++++ EXTRACTED DATA ++++

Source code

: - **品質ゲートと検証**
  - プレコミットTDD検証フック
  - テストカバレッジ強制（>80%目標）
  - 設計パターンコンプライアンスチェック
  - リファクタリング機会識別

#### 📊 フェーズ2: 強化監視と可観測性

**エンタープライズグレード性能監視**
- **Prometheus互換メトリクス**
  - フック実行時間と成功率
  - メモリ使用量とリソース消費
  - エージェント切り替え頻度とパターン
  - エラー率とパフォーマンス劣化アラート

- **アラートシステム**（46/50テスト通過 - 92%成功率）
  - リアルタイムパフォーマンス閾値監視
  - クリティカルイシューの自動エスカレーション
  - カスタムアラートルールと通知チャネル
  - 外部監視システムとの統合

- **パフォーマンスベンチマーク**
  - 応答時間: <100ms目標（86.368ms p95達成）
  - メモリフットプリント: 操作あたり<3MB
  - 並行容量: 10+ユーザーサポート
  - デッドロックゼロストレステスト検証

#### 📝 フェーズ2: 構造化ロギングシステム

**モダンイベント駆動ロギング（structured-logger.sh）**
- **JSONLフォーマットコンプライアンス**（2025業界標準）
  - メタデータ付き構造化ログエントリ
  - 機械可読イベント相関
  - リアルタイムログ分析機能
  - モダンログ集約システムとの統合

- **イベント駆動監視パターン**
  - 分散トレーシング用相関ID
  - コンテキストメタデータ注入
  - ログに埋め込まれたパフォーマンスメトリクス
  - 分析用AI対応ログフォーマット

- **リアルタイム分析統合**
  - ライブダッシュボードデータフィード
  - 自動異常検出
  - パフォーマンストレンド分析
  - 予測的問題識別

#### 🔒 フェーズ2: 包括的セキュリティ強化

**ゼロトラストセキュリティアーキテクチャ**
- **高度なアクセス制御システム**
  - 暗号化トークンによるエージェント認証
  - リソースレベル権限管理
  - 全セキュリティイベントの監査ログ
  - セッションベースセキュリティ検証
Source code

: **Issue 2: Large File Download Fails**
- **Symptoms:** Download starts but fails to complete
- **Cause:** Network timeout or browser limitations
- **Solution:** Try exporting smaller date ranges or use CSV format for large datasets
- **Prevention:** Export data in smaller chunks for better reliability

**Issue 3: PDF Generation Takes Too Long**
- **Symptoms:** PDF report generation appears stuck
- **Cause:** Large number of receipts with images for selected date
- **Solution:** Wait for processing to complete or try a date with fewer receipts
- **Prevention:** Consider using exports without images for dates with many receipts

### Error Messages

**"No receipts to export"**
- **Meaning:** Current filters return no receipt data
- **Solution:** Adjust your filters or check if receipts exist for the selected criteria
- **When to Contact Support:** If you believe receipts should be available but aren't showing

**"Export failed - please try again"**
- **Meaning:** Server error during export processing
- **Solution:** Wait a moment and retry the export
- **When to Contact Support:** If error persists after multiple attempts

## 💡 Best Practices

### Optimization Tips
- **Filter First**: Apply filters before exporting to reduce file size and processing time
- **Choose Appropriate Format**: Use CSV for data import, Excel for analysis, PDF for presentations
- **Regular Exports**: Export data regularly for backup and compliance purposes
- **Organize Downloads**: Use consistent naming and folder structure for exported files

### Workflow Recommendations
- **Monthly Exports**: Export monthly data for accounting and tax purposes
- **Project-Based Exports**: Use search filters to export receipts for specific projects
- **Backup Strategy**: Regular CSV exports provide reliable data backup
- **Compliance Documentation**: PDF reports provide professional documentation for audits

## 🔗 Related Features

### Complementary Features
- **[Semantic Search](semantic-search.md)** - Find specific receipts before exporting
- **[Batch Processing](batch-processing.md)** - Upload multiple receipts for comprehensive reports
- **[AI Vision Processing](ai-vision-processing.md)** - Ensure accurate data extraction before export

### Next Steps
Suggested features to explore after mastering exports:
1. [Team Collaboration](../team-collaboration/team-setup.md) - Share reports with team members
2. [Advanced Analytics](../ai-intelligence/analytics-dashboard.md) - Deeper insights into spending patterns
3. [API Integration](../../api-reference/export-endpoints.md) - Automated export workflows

++++

ASSIGNED TASK: Look over the records above and copy each line that includes the string "Contact".

REPLY:
- **When to Contact Support:** If you believe receipts should be available but aren't showing
- **When to Contact Support:** If error persists after multiple attempts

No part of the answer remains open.